DIP 1016--ref T accepts r-values--Formal Assessment

Andrei Alexandrescu SeeWebsiteForEmail at erdani.com
Mon Jan 28 19:58:24 UTC 2019


On 1/28/19 1:00 PM, Andrei Alexandrescu wrote:
> On 1/24/19 3:01 PM, kinke wrote:
>> On Thursday, 24 January 2019 at 09:49:14 UTC, Manu wrote:
>>> We discussed and concluded that one mechanism to mitigate this issue
>>> was already readily available, and it's just that 'out' gains a much
>>> greater sense of identity (which is actually a positive side-effect if
>>> you ask me!).
>>> You have a stronger motivation to use 'out' appropriately, because it
>>> can issue compile errors if you accidentally supply an rvalue.
>>
>> `out` with current semantics cannot be used as drop-in replacement for 
>> shared in-/output ref params, as `out` params are default-initialized 
>> on entry. Ignoring backwards compatibility for a second, I think 
>> getting rid of that would actually be beneficial (most args are 
>> probably already default-initialized by the callee in the line above 
>> the call...) - and I'd prefer an explicitly required `out` at the call 
>> site (C# style), to make the side effect clearly visible.
>>
>> I'd have otherwise proposed a `@noRVal` param UDA, but redefining 
>> `out` is too tempting indeed. ;)
> 
> It seems to me that a proposal adding the "@rvalue" attribute in 
> function signatures to each parameter that would accept either an rvalue 
> or an lvalue would be easy to argue.
> 
> - No exposing existing APIs to wrong uses
> - The function's writer makes the decision ("I'm fine with this function 
> taking an rvalue")
> - Appears in the function's documentation
> - Syntax is light and localized where it belongs
> - Scales well with number of parameters
> - Transparent to callers
> 
> Whether existing keyword combinations ("in", "out", "ref" etc) could be 
> used is a secondary point.
> 
> The advantage is there's a simple and clear path forward for API 
> definition and use.
> 
> 
> Andrei

One more thought.

The main danger is restricted to a specific conversion: lvalue of type T 
is converted to ref of type U. That way both the caller and the function 
writer believe the value gets updated, when in fact it doesn't.

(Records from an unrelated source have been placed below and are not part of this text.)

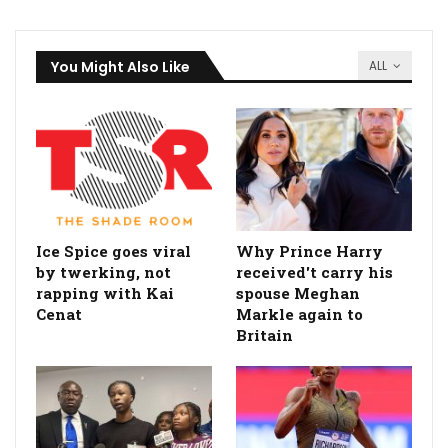
You Might Also Like
ALL
Ice Spice goes viral
Why Prince Harry
by twerking, not
received't carry his
rapping with Kai
spouse Meghan
Cenat
Markle again to
Britain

Consider:

real modf(real x, ref real i);

Stores integral part in i, returns the fractional part. At this point 
there are two liabilities:

1. User passes the wrong parameter type:

double integral;
double frac = modf(x, integral);
// oops, integral is always NaN

The function silently converts integral from double to real and passes 
the resulting temporary into the function. The temporary is filled and 
lost, leaving user's value unchanged.

2. The API gets changed:

// Fine, let's use double
real modf(real x, ref double i);

At this point all correct callers are silently broken - everybody who 
correctly used a real for the integral part now has their call broken 
(real implicitly converts to a double temporary, and the change does not 
propagate to the user's value).

(If the example looks familiar it may be because of 
https://dlang.org/library/std/math/modf.html.)

So it seems that the real problem is that the participants wrongly 
believe an lvalue is updated.

But let's say the caller genuinely doesn't care about the integral part. 
To do so is awkward:

real unused;
double frac = modf(x, unused);

That code isn't any better or less dangerous than:

double frac = modf(x, double());

Here the user created willingly created an unnamed temporary of type 
double. Given that there's no doubt the user is not interested in that 
value after the call, the compiler could (in a proposed semantics) allow 
the conversion of the unnamed temporary to ref.

TL;DR: it could be argued that the only dangerous conversions are lvalue 
-> temp rvalue -> ref, so only disable those. The conversion rvalue -> 
temp rvalue -> ref is not dangerous because the starting value on the 
caller side could not be inspected after the call anyway.